__PROMPT__: Please copy out each line of the data below that contains the string "heart".

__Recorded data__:
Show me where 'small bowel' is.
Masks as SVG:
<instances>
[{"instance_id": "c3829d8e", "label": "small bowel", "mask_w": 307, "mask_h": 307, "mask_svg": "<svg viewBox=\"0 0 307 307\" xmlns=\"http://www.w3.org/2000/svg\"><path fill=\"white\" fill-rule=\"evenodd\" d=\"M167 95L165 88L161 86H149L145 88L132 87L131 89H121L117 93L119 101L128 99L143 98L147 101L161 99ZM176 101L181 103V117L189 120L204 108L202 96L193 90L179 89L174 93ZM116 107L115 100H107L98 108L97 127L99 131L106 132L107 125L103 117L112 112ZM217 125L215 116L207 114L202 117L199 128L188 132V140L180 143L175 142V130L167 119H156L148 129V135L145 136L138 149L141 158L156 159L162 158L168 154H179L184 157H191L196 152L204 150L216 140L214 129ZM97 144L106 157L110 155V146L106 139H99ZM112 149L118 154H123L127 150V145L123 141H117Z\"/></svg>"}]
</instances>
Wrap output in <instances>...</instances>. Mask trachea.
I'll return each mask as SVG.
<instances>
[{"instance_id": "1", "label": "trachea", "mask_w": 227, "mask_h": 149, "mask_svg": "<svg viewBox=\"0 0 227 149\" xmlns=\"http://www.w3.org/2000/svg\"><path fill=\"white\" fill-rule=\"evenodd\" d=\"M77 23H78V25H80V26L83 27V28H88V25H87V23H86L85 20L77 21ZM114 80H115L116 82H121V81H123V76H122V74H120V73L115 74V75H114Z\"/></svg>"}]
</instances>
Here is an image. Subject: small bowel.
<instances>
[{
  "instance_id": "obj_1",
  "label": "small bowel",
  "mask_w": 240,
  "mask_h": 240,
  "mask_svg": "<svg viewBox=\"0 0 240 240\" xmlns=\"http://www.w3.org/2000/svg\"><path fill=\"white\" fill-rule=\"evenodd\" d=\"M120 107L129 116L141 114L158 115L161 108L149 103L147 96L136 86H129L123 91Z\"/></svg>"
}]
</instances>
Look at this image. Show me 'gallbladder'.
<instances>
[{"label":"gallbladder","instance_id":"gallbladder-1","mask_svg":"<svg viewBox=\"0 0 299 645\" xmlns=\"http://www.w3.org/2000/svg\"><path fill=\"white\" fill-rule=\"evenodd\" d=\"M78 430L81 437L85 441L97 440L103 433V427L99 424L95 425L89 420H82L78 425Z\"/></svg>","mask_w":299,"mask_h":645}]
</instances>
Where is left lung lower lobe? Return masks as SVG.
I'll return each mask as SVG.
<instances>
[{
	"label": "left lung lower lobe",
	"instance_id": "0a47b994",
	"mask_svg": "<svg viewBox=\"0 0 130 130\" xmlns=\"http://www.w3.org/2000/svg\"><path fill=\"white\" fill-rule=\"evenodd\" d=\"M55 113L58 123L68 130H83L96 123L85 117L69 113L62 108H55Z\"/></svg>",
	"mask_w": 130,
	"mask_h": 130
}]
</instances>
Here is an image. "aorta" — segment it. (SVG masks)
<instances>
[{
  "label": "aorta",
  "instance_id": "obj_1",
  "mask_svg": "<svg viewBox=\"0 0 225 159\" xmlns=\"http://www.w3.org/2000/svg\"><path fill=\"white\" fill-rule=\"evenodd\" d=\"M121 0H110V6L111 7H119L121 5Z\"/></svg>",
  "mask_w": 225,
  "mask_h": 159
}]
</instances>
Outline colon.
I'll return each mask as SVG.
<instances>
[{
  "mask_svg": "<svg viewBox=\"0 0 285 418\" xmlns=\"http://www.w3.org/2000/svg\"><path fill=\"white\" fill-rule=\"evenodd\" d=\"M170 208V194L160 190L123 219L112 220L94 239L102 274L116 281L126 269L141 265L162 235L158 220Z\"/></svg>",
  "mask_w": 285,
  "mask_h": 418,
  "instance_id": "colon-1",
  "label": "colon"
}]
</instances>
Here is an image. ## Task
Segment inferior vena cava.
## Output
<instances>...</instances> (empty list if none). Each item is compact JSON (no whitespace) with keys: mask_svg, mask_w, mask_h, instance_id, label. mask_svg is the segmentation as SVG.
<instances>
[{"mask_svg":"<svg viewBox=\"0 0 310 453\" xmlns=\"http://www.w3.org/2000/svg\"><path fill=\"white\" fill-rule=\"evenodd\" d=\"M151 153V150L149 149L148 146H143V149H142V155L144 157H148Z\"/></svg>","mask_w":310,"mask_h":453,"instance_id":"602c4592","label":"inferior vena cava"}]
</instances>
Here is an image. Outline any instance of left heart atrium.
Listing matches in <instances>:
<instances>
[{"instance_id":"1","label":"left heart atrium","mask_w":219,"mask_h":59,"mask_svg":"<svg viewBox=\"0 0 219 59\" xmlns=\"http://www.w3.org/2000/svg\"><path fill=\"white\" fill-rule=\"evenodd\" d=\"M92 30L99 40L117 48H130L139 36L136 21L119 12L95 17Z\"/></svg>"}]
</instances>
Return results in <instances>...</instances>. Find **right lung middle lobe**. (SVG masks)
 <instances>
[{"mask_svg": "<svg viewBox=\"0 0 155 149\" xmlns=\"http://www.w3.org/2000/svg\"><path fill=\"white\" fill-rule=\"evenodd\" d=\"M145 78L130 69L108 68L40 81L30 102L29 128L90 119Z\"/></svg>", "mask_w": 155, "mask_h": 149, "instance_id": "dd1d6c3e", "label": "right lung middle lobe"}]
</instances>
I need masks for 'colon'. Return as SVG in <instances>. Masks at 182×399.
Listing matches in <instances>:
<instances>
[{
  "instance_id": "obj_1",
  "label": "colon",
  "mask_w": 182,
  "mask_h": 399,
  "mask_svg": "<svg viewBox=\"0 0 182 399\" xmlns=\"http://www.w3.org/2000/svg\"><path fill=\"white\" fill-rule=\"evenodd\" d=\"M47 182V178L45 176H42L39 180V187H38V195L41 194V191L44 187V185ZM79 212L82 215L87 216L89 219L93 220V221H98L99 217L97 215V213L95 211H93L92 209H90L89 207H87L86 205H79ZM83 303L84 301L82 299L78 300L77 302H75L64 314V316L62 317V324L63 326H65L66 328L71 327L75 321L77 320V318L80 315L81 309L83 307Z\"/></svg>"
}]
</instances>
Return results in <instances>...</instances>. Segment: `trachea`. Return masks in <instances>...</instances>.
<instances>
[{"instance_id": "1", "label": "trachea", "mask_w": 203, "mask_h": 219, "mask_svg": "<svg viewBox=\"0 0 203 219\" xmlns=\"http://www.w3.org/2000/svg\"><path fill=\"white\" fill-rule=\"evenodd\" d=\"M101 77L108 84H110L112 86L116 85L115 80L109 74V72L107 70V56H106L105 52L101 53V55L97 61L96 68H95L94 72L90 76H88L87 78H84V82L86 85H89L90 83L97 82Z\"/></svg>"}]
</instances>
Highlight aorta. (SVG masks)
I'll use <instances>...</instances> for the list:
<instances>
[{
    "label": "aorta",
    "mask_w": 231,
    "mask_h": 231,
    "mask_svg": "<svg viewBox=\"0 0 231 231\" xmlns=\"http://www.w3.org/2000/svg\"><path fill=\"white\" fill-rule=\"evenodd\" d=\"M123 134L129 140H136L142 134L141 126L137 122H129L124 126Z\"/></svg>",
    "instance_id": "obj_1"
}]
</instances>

__THE ANSWER__:
Here is an image. Outline any instance of left heart atrium.
[{"instance_id":"1","label":"left heart atrium","mask_w":219,"mask_h":59,"mask_svg":"<svg viewBox=\"0 0 219 59\" xmlns=\"http://www.w3.org/2000/svg\"><path fill=\"white\" fill-rule=\"evenodd\" d=\"M92 30L99 40L117 48H130L139 36L136 21L119 12L95 17Z\"/></svg>"}]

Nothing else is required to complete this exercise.